Se miraron con estupor. Por unos instantes no medió palabra alguna, hasta que Ramón retomó el discurso:

—Lo tenemos todo: aquella mañana, la señora Juanita vio allí a unos individuos; reconoció a uno: Pedrosa. Y luego lee en sus labios conversaciones que no presagian nada bueno.

—¿Tú crees que declararía la señora Juanita? —preguntó José Luis.

—Sin lugar a dudas; es una superviviente. Creo que lo haría.

—Debemos denunciar ahora mismo todo este tinglado, aunque carecemos de pruebas concluyentes. Todo son hipótesis…

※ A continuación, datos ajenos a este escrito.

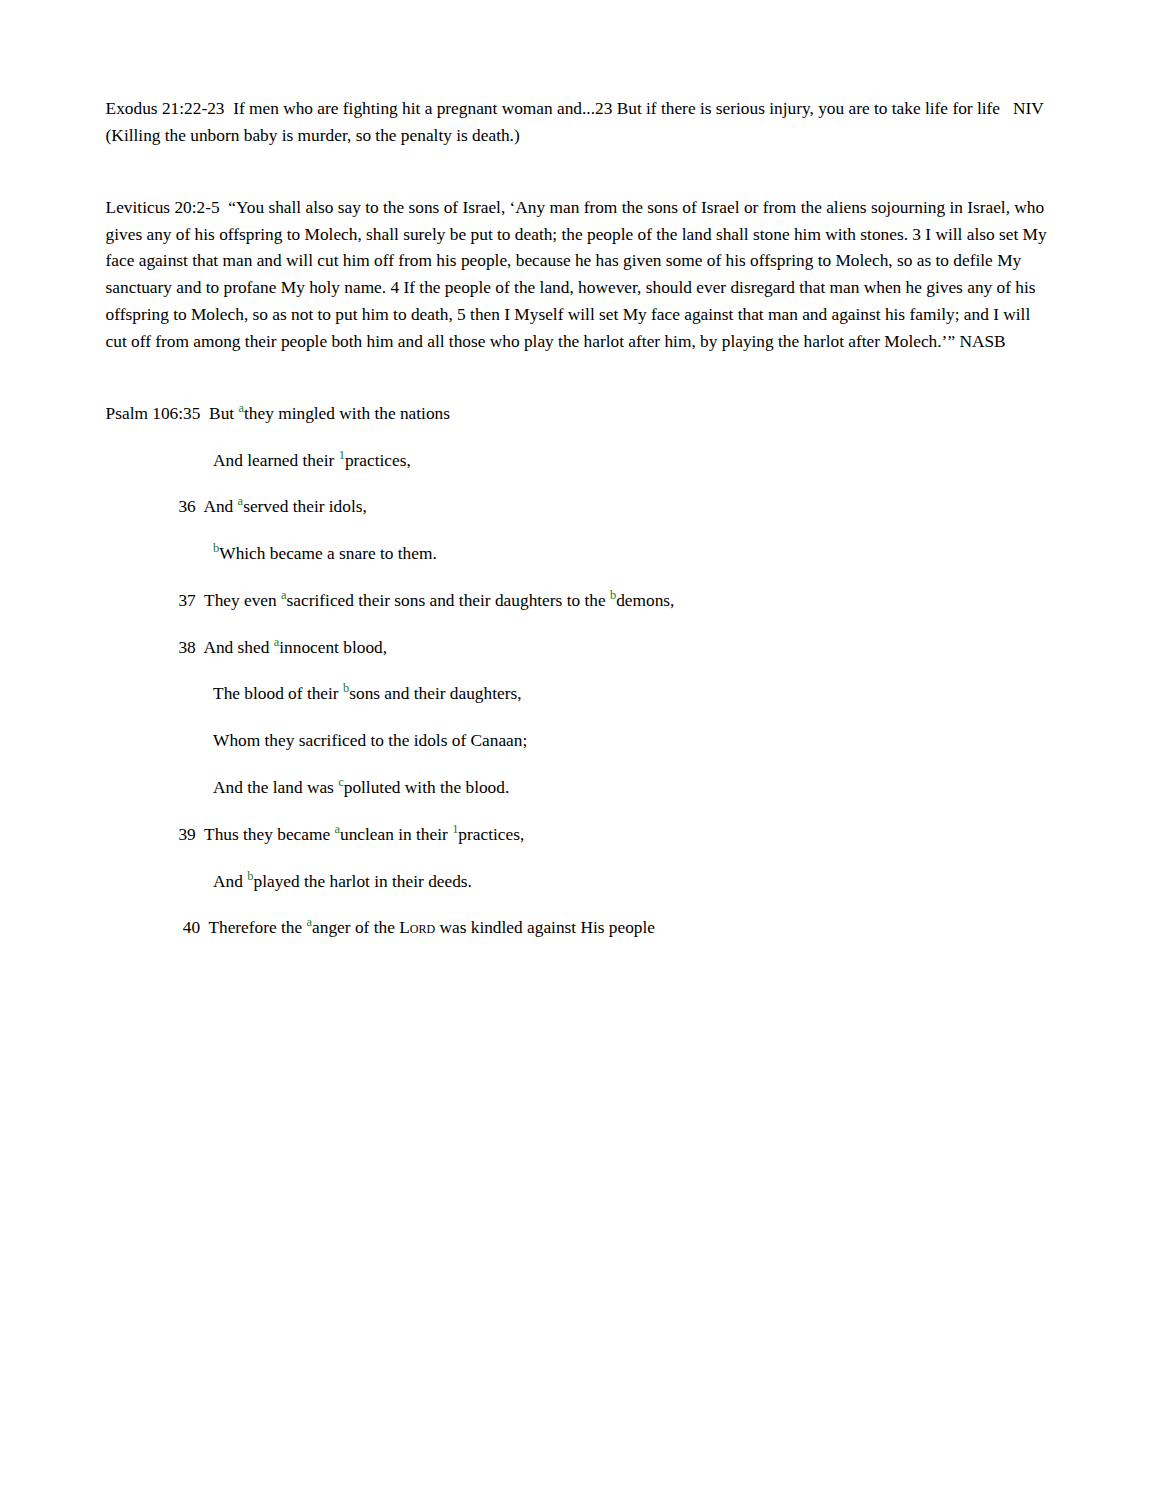Exodus 21:22-23 If men who are fighting hit a pregnant woman and...23 But if there is serious injury, you are to take life for life NIV (Killing the unborn baby is murder, so the penalty is death.)
Leviticus 20:2-5 “You shall also say to the sons of Israel, ‘Any man from the sons of Israel or from the aliens sojourning in Israel, who gives any of his offspring to Molech, shall surely be put to death; the people of the land shall stone him with stones. 3 I will also set My face against that man and will cut him off from his people, because he has given some of his offspring to Molech, so as to defile My sanctuary and to profane My holy name. 4 If the people of the land, however, should ever disregard that man when he gives any of his offspring to Molech, so as not to put him to death, 5 then I Myself will set My face against that man and against his family; and I will cut off from among their people both him and all those who play the harlot after him, by playing the harlot after Molech.’” NASB
Psalm 106:35 But athey mingled with the nations
And learned their 1practices,
36 And aserved their idols,
bWhich became a snare to them.
37 They even asacrificed their sons and their daughters to the bdemons,
38 And shed ainnocent blood,
The blood of their bsons and their daughters,
Whom they sacrificed to the idols of Canaan;
And the land was cpolluted with the blood.
39 Thus they became aunclean in their 1practices,
And bplayed the harlot in their deeds.
40 Therefore the aanger of the Lord was kindled against His people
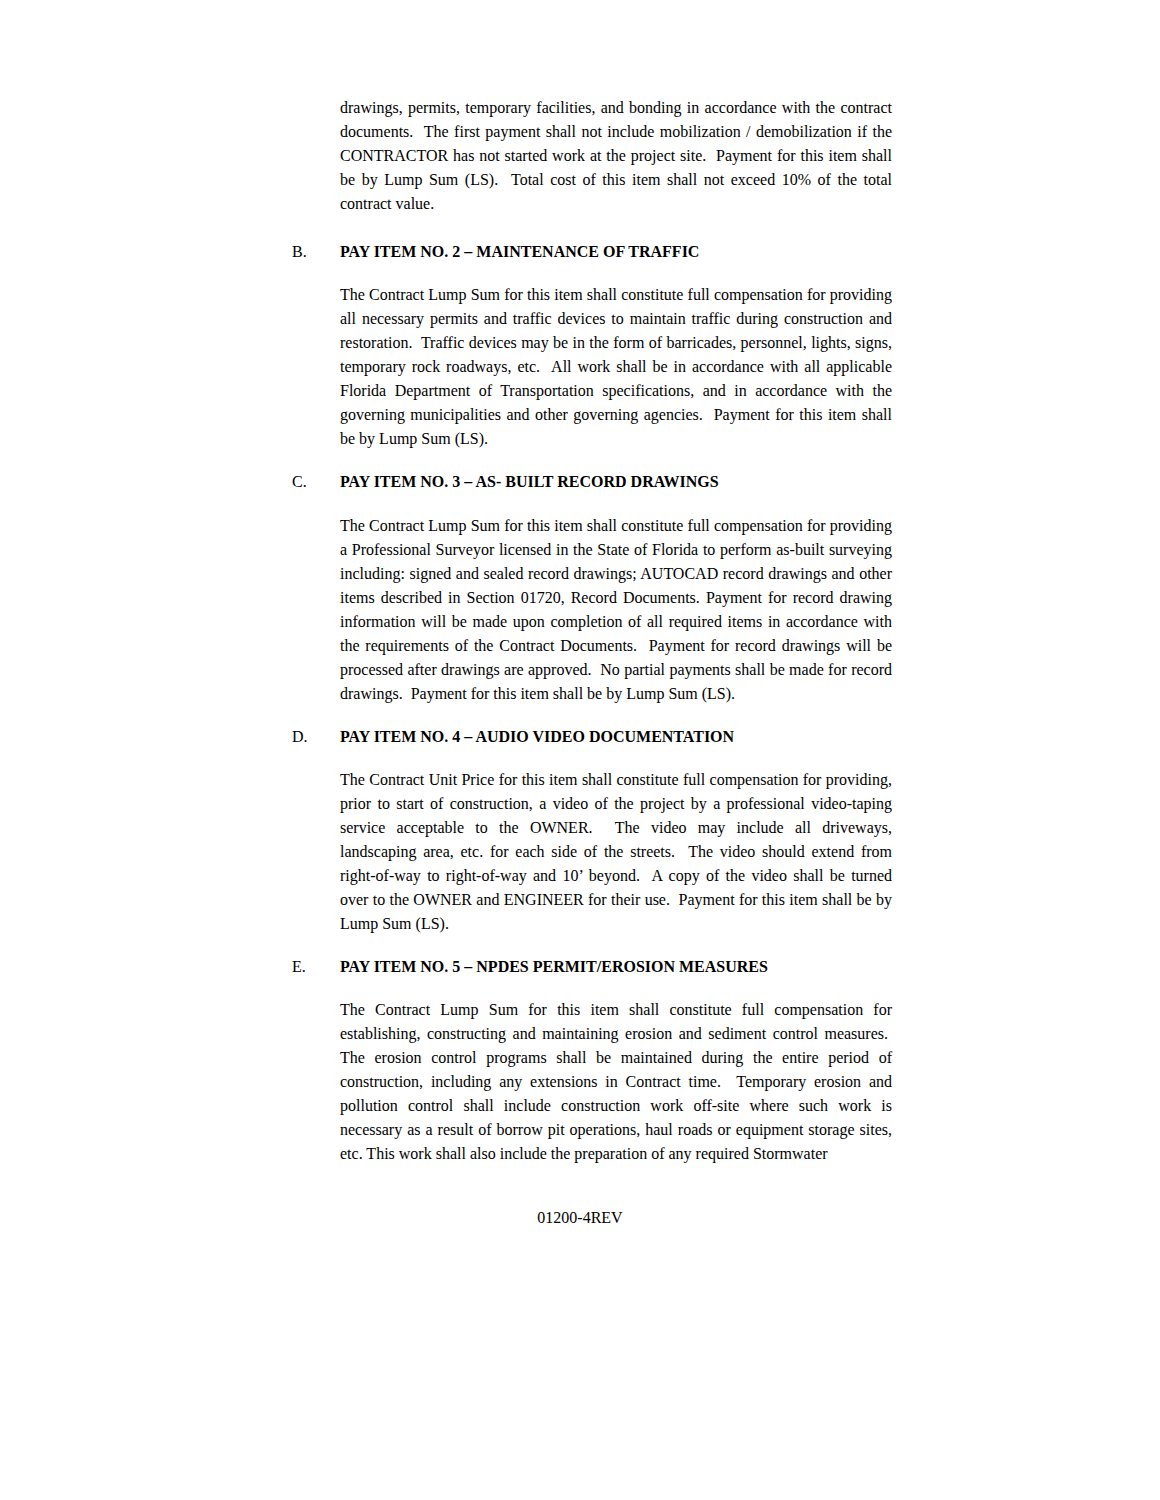drawings, permits, temporary facilities, and bonding in accordance with the contract documents. The first payment shall not include mobilization / demobilization if the CONTRACTOR has not started work at the project site. Payment for this item shall be by Lump Sum (LS). Total cost of this item shall not exceed 10% of the total contract value.
B. Pay Item No. 2 – Maintenance of Traffic
The Contract Lump Sum for this item shall constitute full compensation for providing all necessary permits and traffic devices to maintain traffic during construction and restoration. Traffic devices may be in the form of barricades, personnel, lights, signs, temporary rock roadways, etc. All work shall be in accordance with all applicable Florida Department of Transportation specifications, and in accordance with the governing municipalities and other governing agencies. Payment for this item shall be by Lump Sum (LS).
C. Pay Item No. 3 – As- Built Record Drawings
The Contract Lump Sum for this item shall constitute full compensation for providing a Professional Surveyor licensed in the State of Florida to perform as-built surveying including: signed and sealed record drawings; AUTOCAD record drawings and other items described in Section 01720, Record Documents. Payment for record drawing information will be made upon completion of all required items in accordance with the requirements of the Contract Documents. Payment for record drawings will be processed after drawings are approved. No partial payments shall be made for record drawings. Payment for this item shall be by Lump Sum (LS).
D. Pay Item No. 4 – Audio Video Documentation
The Contract Unit Price for this item shall constitute full compensation for providing, prior to start of construction, a video of the project by a professional video-taping service acceptable to the OWNER. The video may include all driveways, landscaping area, etc. for each side of the streets. The video should extend from right-of-way to right-of-way and 10’ beyond. A copy of the video shall be turned over to the OWNER and ENGINEER for their use. Payment for this item shall be by Lump Sum (LS).
E. Pay Item No. 5 – NPDES Permit/Erosion Measures
The Contract Lump Sum for this item shall constitute full compensation for establishing, constructing and maintaining erosion and sediment control measures. The erosion control programs shall be maintained during the entire period of construction, including any extensions in Contract time. Temporary erosion and pollution control shall include construction work off-site where such work is necessary as a result of borrow pit operations, haul roads or equipment storage sites, etc. This work shall also include the preparation of any required Stormwater
01200-4REV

—¡Tenemos testigos! —interrumpió Ramón.

—Sí, es cierto. Testimonios valiosos, aunque podrían decir, sin embargo, que para el buen desarrollo de sus tareas se vieron obligados a entrar en casa del profesor. Pero Pedrosa debería explicar mucho, tal vez demasiado —argumentó José Luis.

Poco a poco, se quedaron solos en el restaurante mientras los camareros les dirigían incómodas miradas en su ir y venir para preparar las mesas de la cena.

Agotadas las dos botellas de vino de La Toscana, sus efectos se denotaban en los empequeñecidos ojos de Ramón.

—¿Te das cuenta, Ramón? —observó José Luis—. Esta comida es un crisol. Aquí, entre restos de orégano y mozzarela, confluyen tu trabajo, el del profesor, el del turco ese cuyo nombre no me atrevo a pronunciar, y el mío, que sólo soy portavoz de Arnau Miró. No creo que nadie cuente con tanta información relativa a este caso.